Stored data entries

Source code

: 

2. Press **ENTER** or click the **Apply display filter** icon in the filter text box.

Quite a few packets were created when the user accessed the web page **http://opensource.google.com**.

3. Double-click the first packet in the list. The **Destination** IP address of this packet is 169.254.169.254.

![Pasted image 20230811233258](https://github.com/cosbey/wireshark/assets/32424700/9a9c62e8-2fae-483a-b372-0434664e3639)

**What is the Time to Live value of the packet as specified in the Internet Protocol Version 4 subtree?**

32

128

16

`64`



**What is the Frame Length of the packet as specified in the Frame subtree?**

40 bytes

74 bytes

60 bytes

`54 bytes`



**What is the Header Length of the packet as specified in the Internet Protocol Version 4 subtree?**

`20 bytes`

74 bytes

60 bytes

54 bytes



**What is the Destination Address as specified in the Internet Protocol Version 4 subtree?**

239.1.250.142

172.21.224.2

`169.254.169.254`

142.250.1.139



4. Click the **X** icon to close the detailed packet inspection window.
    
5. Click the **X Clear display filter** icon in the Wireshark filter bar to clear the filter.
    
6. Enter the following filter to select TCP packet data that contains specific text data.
* * *
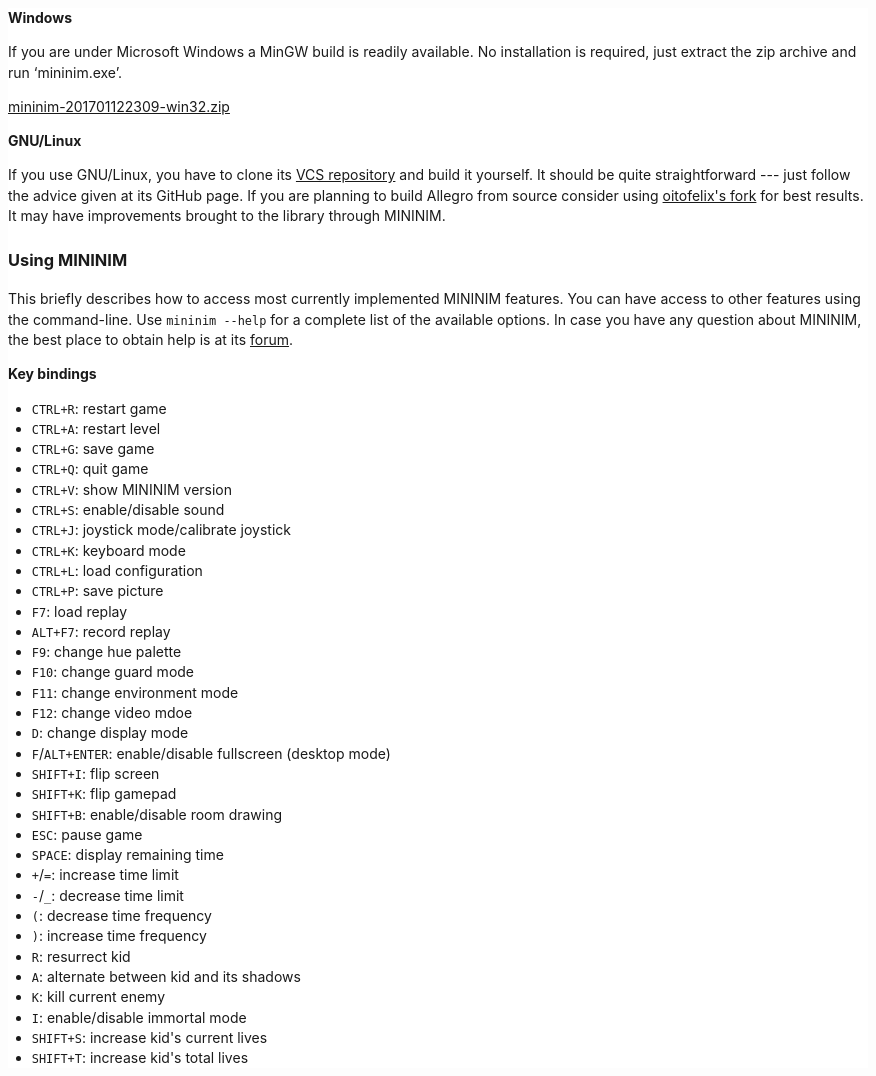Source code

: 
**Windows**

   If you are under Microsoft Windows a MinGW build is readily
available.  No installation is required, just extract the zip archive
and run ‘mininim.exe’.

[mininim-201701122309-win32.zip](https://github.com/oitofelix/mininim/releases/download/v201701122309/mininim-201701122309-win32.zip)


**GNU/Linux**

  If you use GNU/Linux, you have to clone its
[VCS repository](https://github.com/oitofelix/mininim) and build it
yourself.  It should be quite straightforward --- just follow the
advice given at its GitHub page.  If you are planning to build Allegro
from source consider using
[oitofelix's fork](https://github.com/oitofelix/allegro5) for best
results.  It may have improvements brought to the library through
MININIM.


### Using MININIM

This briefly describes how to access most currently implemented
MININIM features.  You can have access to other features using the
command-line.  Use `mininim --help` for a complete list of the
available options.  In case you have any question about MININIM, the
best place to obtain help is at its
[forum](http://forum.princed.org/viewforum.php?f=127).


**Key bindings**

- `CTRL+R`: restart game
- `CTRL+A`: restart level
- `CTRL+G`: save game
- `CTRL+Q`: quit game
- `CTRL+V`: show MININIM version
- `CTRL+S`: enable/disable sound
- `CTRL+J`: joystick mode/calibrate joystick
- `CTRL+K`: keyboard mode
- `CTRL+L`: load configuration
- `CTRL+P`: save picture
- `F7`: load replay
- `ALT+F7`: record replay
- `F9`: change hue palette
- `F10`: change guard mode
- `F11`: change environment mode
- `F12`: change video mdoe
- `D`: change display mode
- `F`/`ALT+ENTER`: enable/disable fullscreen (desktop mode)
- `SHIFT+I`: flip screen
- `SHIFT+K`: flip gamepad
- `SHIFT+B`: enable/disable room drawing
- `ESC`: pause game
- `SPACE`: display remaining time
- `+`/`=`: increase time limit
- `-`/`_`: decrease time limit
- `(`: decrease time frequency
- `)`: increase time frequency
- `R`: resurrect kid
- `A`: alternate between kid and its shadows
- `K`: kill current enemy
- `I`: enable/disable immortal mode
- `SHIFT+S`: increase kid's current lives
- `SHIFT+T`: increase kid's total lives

**Task details:**
Respond with only the number of lines in the data that include the string "decrease".

**Exercise answer:**
2